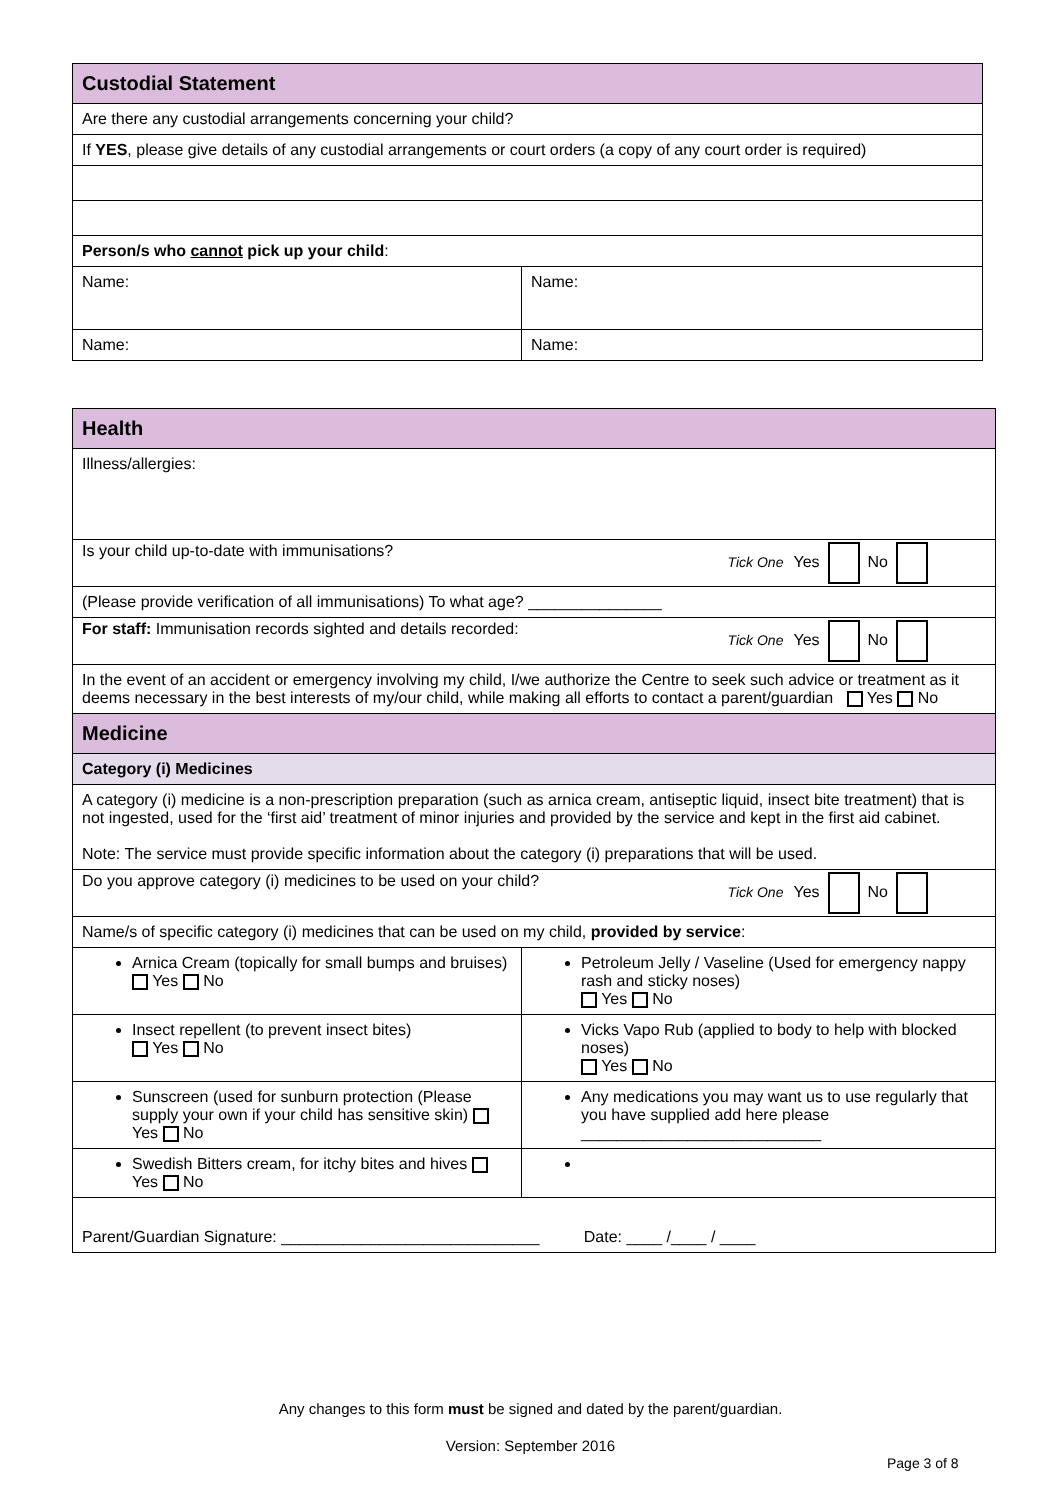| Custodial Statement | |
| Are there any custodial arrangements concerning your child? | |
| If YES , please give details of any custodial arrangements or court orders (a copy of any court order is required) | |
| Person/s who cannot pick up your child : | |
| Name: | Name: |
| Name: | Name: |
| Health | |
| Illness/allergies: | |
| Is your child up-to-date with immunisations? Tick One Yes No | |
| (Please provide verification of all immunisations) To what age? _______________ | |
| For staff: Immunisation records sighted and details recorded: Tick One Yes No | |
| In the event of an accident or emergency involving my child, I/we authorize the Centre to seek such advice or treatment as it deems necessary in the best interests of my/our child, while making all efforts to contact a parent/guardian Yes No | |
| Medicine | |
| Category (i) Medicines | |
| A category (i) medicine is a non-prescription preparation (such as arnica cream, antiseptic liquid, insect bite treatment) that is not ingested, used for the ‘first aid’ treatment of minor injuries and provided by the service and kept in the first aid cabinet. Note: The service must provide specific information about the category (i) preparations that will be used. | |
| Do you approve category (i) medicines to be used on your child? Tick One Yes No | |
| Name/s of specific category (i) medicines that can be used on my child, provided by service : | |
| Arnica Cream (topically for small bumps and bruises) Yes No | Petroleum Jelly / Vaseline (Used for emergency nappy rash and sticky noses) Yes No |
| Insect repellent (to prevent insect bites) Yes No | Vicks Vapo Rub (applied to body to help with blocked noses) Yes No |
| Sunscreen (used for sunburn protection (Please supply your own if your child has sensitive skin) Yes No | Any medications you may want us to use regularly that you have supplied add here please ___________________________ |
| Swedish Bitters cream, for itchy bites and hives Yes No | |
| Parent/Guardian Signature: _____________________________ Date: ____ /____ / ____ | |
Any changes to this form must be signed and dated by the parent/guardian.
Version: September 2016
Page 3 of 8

....

**What to do:** Among the lines above, find each one containing the string "specific" and copy it.

**Solution for this task:**
| A category (i) medicine is a non-prescription preparation (such as arnica cream, antiseptic liquid, insect bite treatment) that is not ingested, used for the ‘first aid’ treatment of minor injuries and provided by the service and kept in the first aid cabinet. Note: The service must provide specific information about the category (i) preparations that will be used. | |
| Name/s of specific category (i) medicines that can be used on my child, provided by service : | |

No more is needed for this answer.